Totals: HECHT 5201 scores 15, MUKUTA 9 Plus scores 36.
Based on the scoring, the MUKUTA 9 Plus is our overall winner. For me, the Mukuta 9 Plus is the scooter that feels genuinely sorted - the one you look forward to riding, trust when the road gets sketchy, and don't immediately outgrow after a few exhilarating weekends. The HECHT 5201 has its down-to-earth charm and absolutely makes sense for a very specific, seated, utility-first rider, but it never quite escapes the feeling of being a tough improvised tool rather than a thoroughly honed machine.

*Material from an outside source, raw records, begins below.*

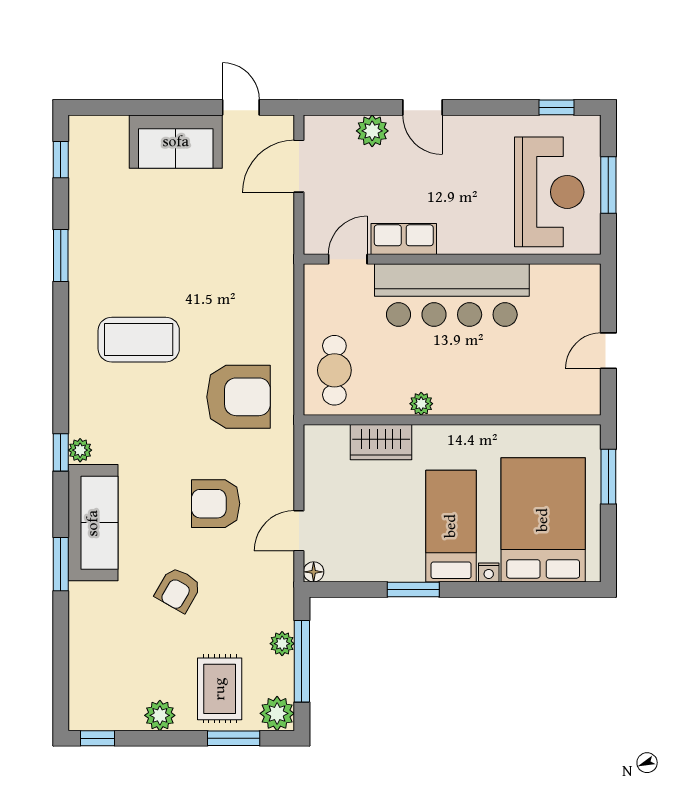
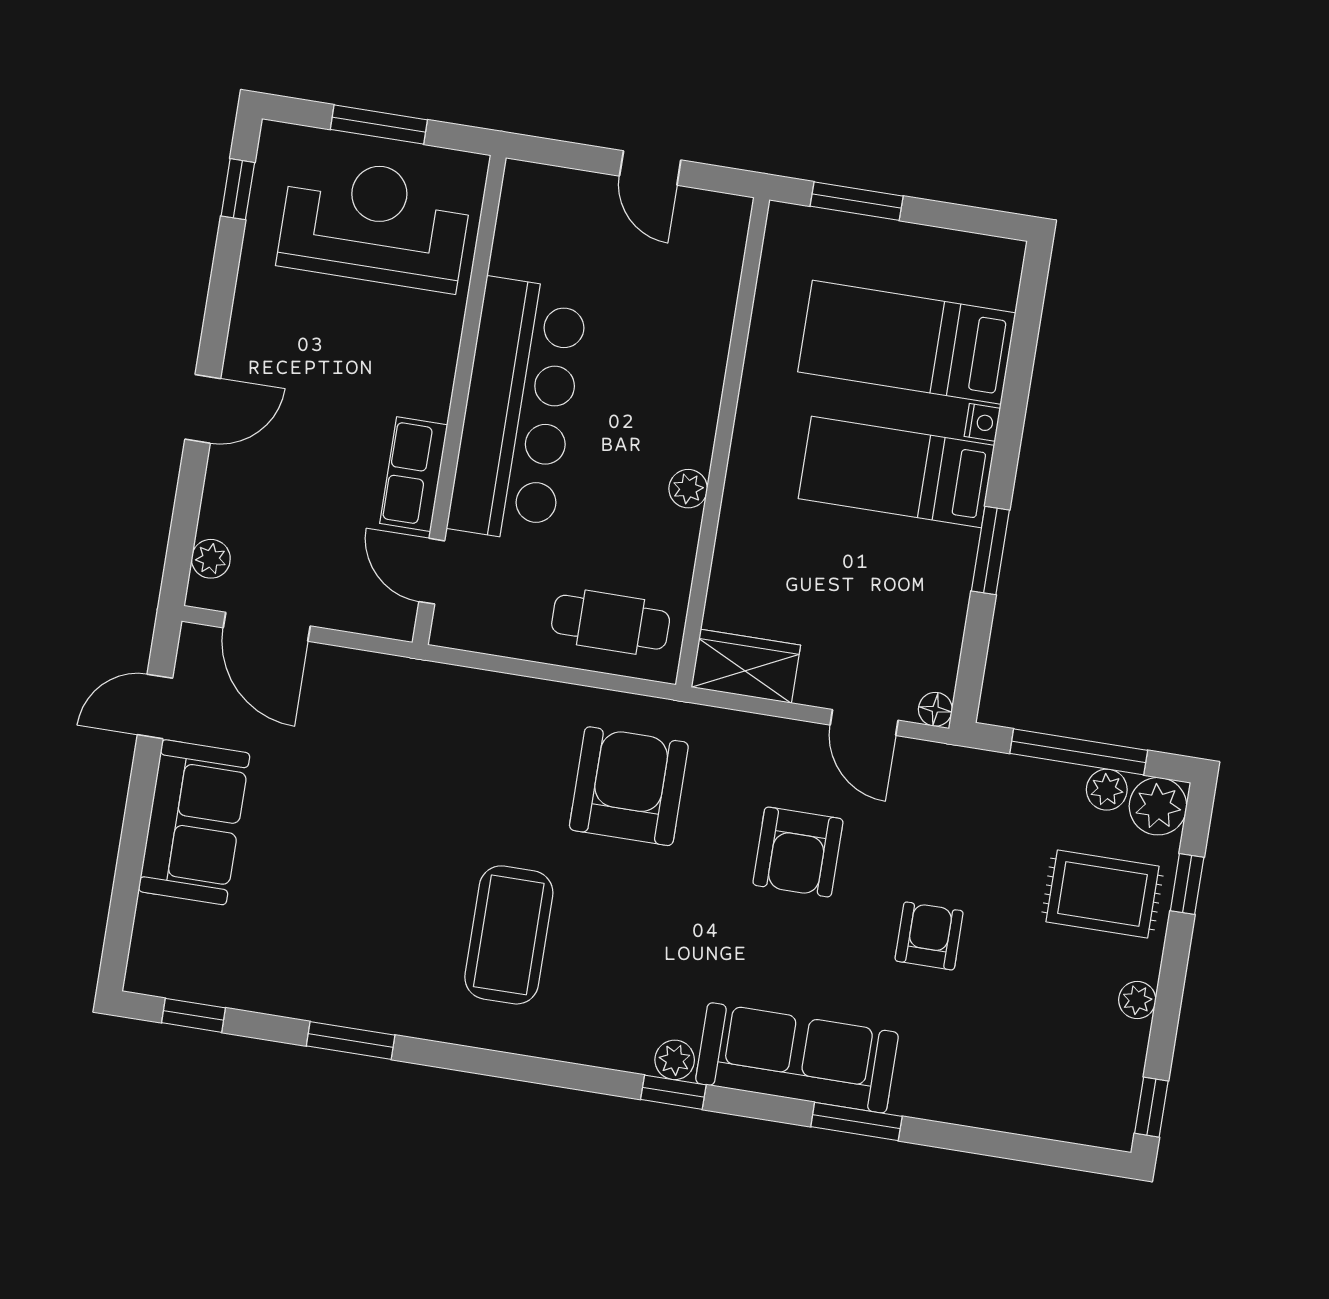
plant: (372, 131) -> (211, 559), moved, width x0.73, depth x0.73
wardrobe: (381, 442) -> (746, 666), moved, turned -90
bed: (543, 520) -> (907, 342), width x0.67
armchair: (178, 590) -> (929, 936), turned -120
plant: (282, 644) -> (1107, 790), moved
plant: (160, 715) -> (1137, 1000), width x0.73, depth x0.73
window: (234, 738) -> (1187, 884), width x0.67

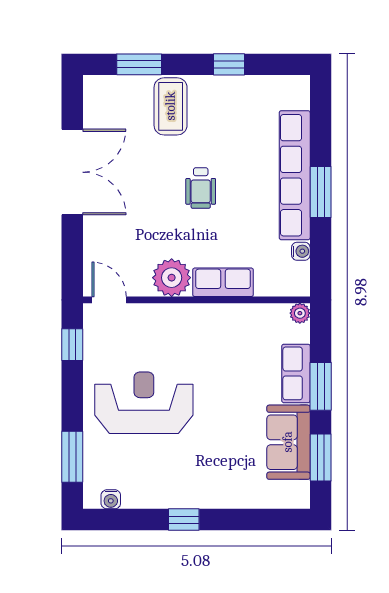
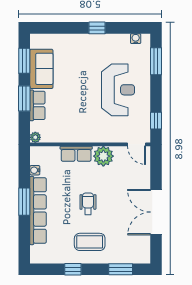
coffee table: (171, 106) -> (90, 242), moved, turned 90
reception desk: (144, 403) -> (118, 90), turned -90

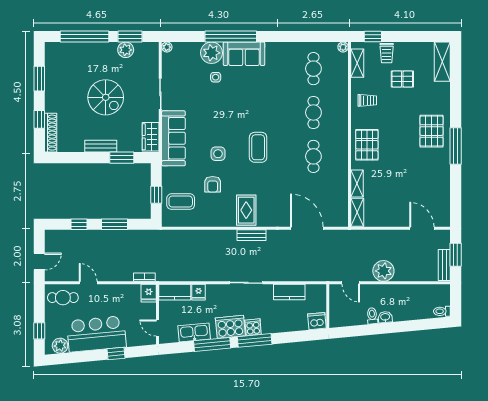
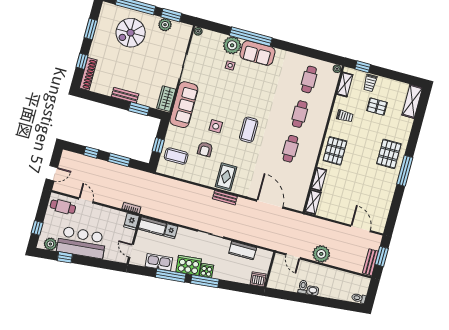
spiral stairs: (106, 97) -> (131, 33), moved, turned 90
window: (116, 354) -> (65, 257), moved

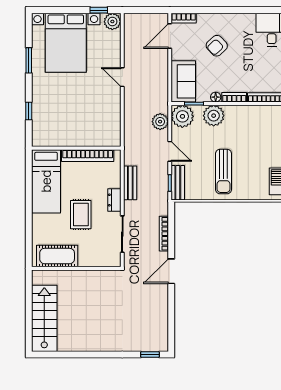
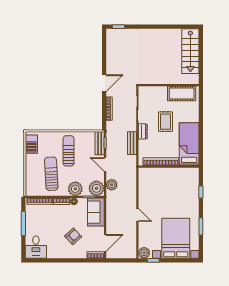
sun lounger: (249, 138) -> (51, 174), added

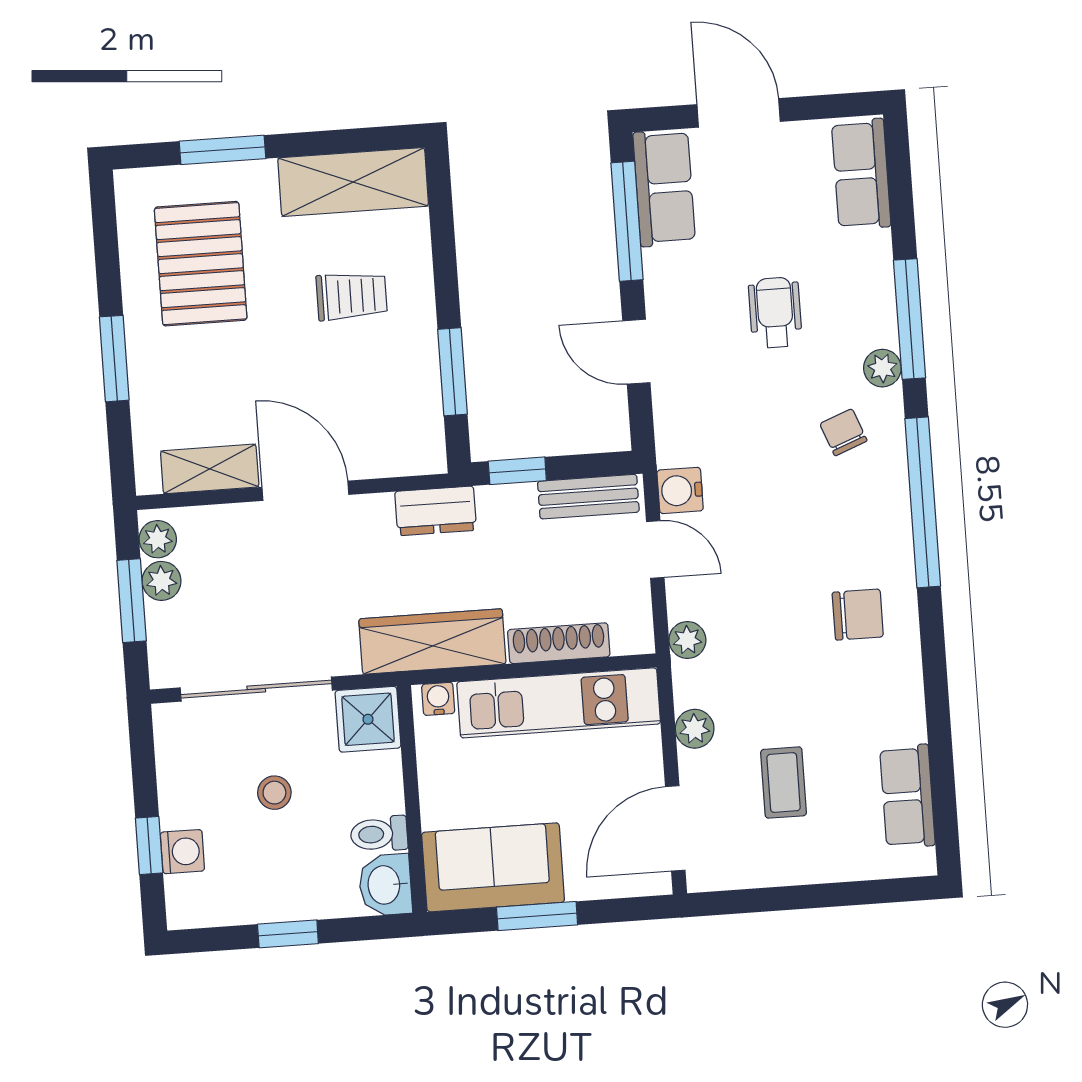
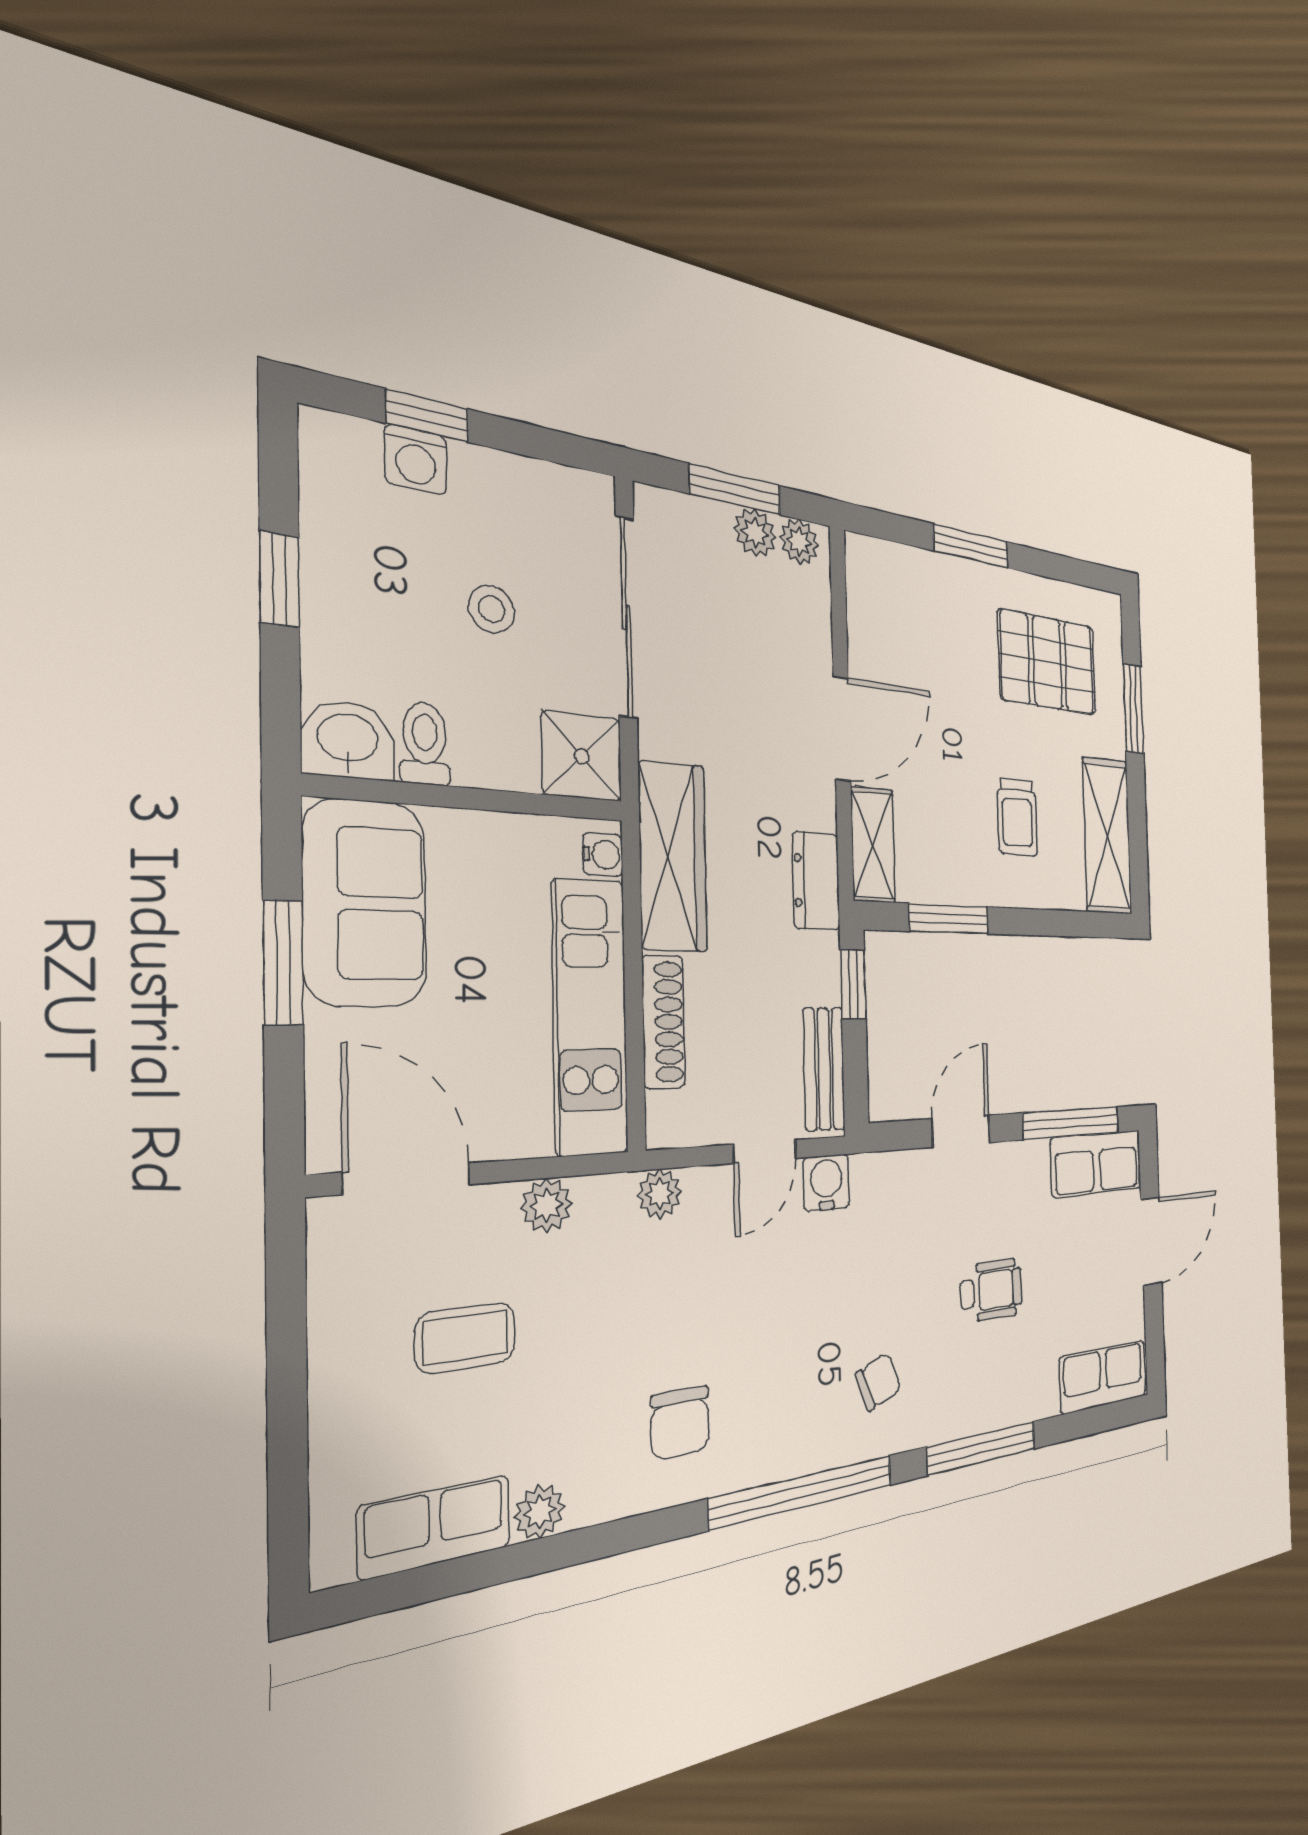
plant: (882, 368) -> (540, 1512), moved
shelving: (210, 469) -> (873, 845), moved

If you want a scooter that feels like a complete, modern vehicle and not just "a lot of metal for the money", the Mukuta is the one that will keep you happy long after the novelty wears off.
That's our verdict when we try to stay objective – but hey, riding is mostly about emotions anyway, so pick the one that will make you look forward to your commute every single day.